(Saved entries)
== Segment start ==
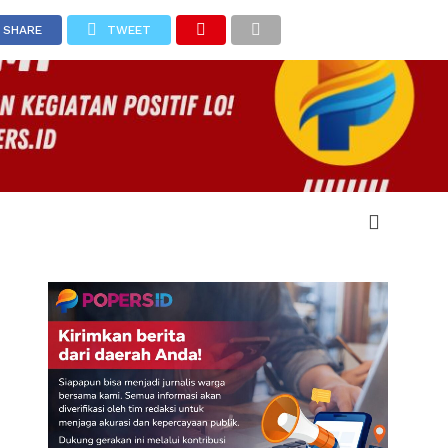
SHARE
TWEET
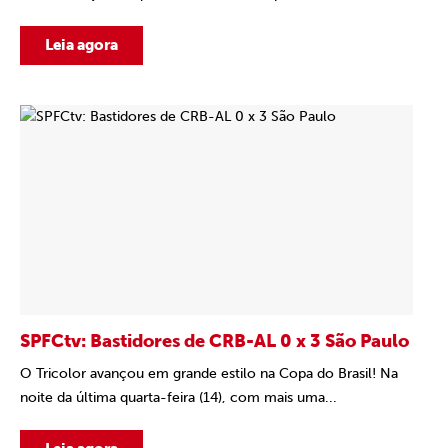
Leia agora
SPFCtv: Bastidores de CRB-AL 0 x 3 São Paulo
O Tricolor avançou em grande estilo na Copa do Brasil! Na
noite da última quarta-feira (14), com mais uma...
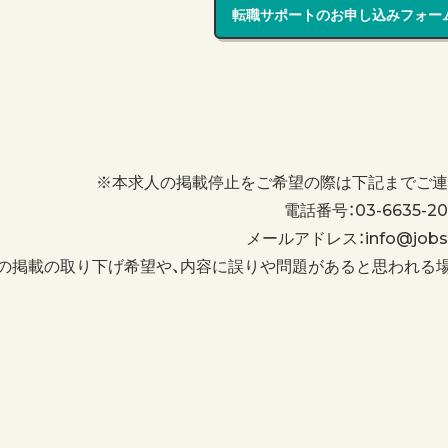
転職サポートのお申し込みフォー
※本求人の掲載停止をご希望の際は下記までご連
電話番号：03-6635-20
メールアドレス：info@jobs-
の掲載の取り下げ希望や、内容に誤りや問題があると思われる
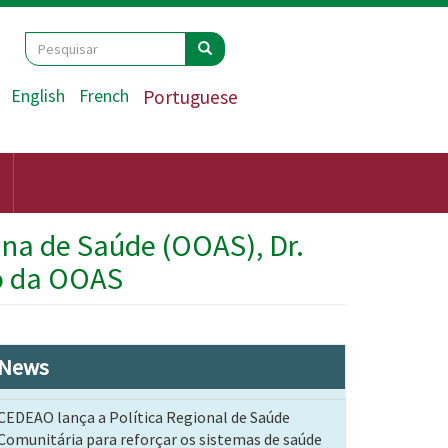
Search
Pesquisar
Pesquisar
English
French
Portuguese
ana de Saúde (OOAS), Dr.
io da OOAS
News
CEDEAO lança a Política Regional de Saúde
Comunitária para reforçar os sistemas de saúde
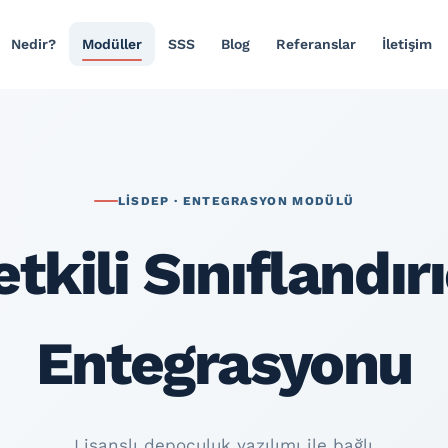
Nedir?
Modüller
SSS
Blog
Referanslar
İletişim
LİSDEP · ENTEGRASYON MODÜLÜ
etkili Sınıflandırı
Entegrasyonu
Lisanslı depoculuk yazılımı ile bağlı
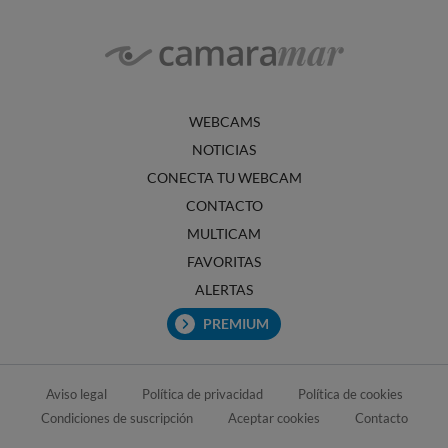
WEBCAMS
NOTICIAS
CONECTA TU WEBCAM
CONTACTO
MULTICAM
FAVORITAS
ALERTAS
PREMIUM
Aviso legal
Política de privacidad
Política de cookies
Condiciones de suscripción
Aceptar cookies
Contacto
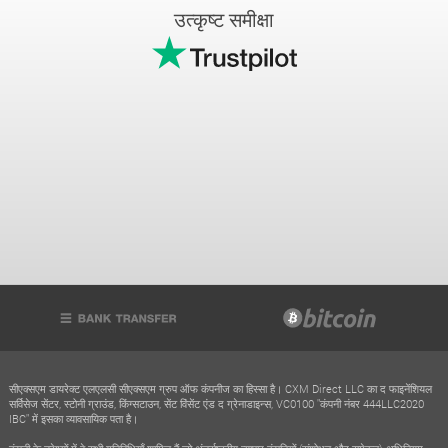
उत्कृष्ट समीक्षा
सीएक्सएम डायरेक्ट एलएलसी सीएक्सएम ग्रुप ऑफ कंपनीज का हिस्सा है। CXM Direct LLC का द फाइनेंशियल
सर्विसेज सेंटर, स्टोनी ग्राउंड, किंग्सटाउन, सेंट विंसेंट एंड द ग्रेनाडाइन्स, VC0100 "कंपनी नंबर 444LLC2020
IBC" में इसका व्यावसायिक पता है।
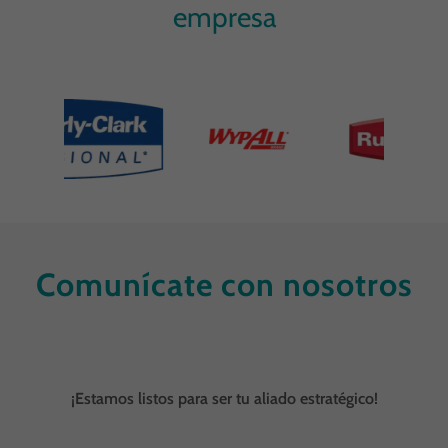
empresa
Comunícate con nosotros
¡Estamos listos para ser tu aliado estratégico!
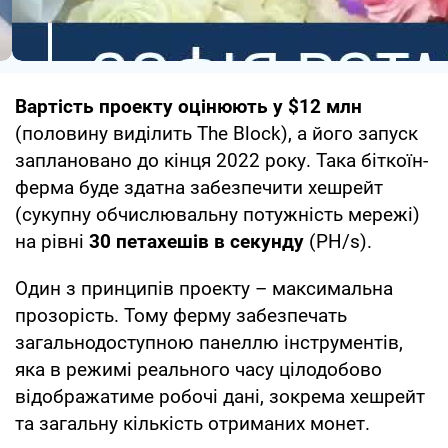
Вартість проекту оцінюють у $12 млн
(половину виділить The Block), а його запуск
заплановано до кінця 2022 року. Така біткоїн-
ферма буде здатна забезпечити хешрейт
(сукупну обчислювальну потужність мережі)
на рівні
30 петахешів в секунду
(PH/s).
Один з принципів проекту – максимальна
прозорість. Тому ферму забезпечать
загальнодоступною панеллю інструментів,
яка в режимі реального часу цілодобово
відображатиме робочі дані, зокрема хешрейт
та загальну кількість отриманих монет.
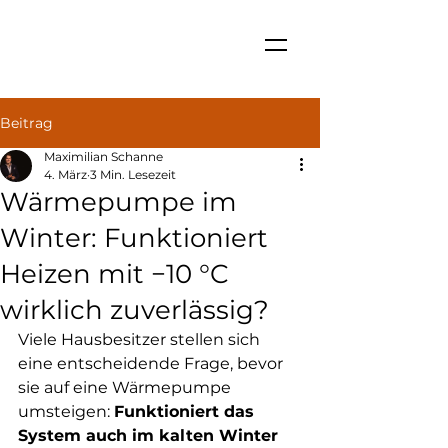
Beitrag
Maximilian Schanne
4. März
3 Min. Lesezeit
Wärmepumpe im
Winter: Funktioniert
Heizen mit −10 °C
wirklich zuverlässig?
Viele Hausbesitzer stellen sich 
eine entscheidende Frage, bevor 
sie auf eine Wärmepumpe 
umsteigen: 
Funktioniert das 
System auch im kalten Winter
== Segment end ==
What you have to do:
Write out the lines from the beginning of the records through the line containing "の掲載の取り下げ希望や、内容に誤りや問題があると思われる", including both ends, and leave the pictures out.

Your solution:
SHARE
TWEET
Leia agora
SPFCtv: Bastidores de CRB-AL 0 x 3 São Paulo
O Tricolor avançou em grande estilo na Copa do Brasil! Na
noite da última quarta-feira (14), com mais uma...
転職サポートのお申し込みフォー
※本求人の掲載停止をご希望の際は下記までご連
電話番号：03-6635-20
メールアドレス：info@jobs-
の掲載の取り下げ希望や、内容に誤りや問題があると思われる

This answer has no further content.